■ **SOURCE PASSAGE**
The Traveller and the Tourist: A Tale of Discovery in Santorini



By Michael Ermogenis*

The terms ‘traveller’ and ‘tourist’ have such vastly different meanings: A traveller is a person seeking authentic experiences and tries to enrich and sustain the destination’s culture, heritage and environment. On the other hand, a tourist just follows the ‘herd’ to all the same inauthentic tourist traps, and often seeks the same comforts he enjoys at home, not interested in experiencing or learning about local history or culture.

Put simply a traveller has a ‘sense of place’, a tourist has no real sense of anything at all and relies on following the herd for guidance.

Travel is largely governed by a herd mentality. Much like the common expression used by Wall St Warriors, the “trend is your friend” – you can ride the trend and profit from it, as long as you know when to get off the gravy train.

All trends have a predictable trajectory and they usually end in a bubble. This is also true for travel in that the big players create stampedes based on what will make them the most money, not what will produce the best or most authentic experience for the traveller.

They often start ‘trends’, based on self-interest and profit and then watch as the herd builds up to a point to where the destination is spoiled by over exploitation.

A good example of this is the Greek island, Santorini. If you live in an iconic destination like Santorini you see this being played out on a daily/hourly basis. Millions of tourists will follow the herd to all the major travel sites, they will read reviews from other ‘herd’ members and plan their entire trip based on ‘herd’ recommendations. They will travel in groups or simply follow other groups. The herd mentality will lead the way…The Oia sunset being a classic example, but more on that later.

■ **COLLECTED DATA**
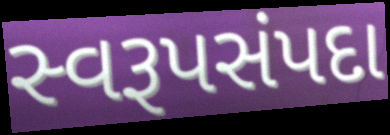
સ્વરૂપસંપદા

■ **THE REQUEST**
In the Santorini piece on travelers and tourists, what does a traveler have that a tourist does not?

■ **REPLY**
A "sense of place."